While the white variant is typically identified as unhealthy food (this also goes for white sugar and white flour), the brown one is considered healthier (including brown sugar and flour). This may be true of sugar and flour, but, rice is an exception to this rule.
WHITE RICE VS BROWN RICE
In order to break down the common misconception about rice, we’re going to present several facts about the two rice variants.
WHITE RICE AND BLOOD SUGAR
The first misconception about white rice is that it increases blood sugar levels. This is due to the fact that other white carb foods including white bread have a high glycemic index. When it comes to rice, the type of rice rather than its color determine its glycemic index. For instance, basmati rice has a very low glycemic index no matter whether it’s brown or white. In fact, according to a study published in the International Journal of Food Sciences and Nutrition, brown basmati rice increases blood glucose levels more than white basmati rice.
The study included 14 healthy participants, who were given 11 different types of rice including white and brown basmati rice. Each participant’s blood glucose levels were then measured in order to determine the glycemic index of that particular type of rice. What the researchers found was that white basmati rice had low glycemic index, meaning it didn’t increase blood glucose levels, whereas brown basmati rice had medium-high glycemic index, meaning it raised blood glucose levels. The study concluded that rice color alone isn’t a parameter for the glycemic index of this grain.
BROWN RICE AND PHYTATES
Although brown rice is generally considered healthy, there are several reasons why you should stick to white rice. For one thing, white rice tastes much better than brown rice.

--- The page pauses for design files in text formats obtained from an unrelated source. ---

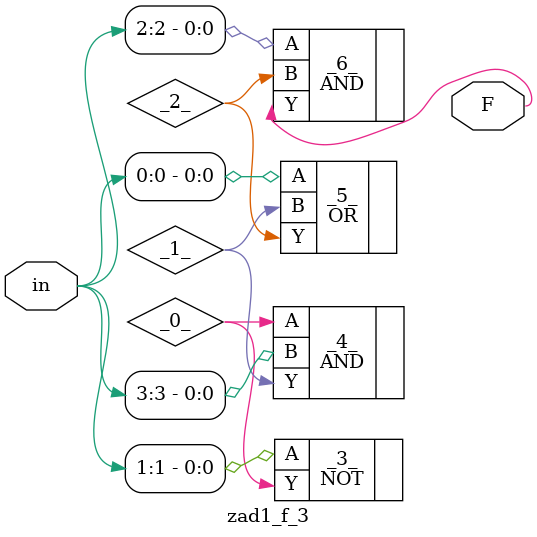
<source format=v>
/* Generated by Yosys 0.16+41 (git sha1 UNKNOWN, clang 3.4.2 -fPIC -Os) */

(* src = "vector.v:1.1-8.10" *)
module zad1_f_3(in, F);
  wire _0_;
  wire _1_;
  wire _2_;
  (* src = "vector.v:1.44-1.45" *)
  output F;
  wire F;
  (* src = "vector.v:1.29-1.31" *)
  input [3:0] in;
  wire [3:0] in;
  NOT _3_ (
    .A(in[1]),
    .Y(_0_)
  );
  AND _4_ (
    .A(_0_),
    .B(in[3]),
    .Y(_1_)
  );
  OR _5_ (
    .A(in[0]),
    .B(_1_),
    .Y(_2_)
  );
  AND _6_ (
    .A(in[2]),
    .B(_2_),
    .Y(F)
  );
endmodule

</source>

Plus, unlike white rice, brown rice packs more phytates, also known as phytic acid. Phytates are often referred to as an “anti-nutrient” because they prevent the absorption of a number of healthy minerals found in rice including iron, zinc and calcium.
Although one-time consumption of high-phytate foods including brown rice is not a health threat, regular consumption can result in a mineral deficiency, which in turn triggers other health complications.
All things considered, both white and brown rice come with benefits and shortcomings.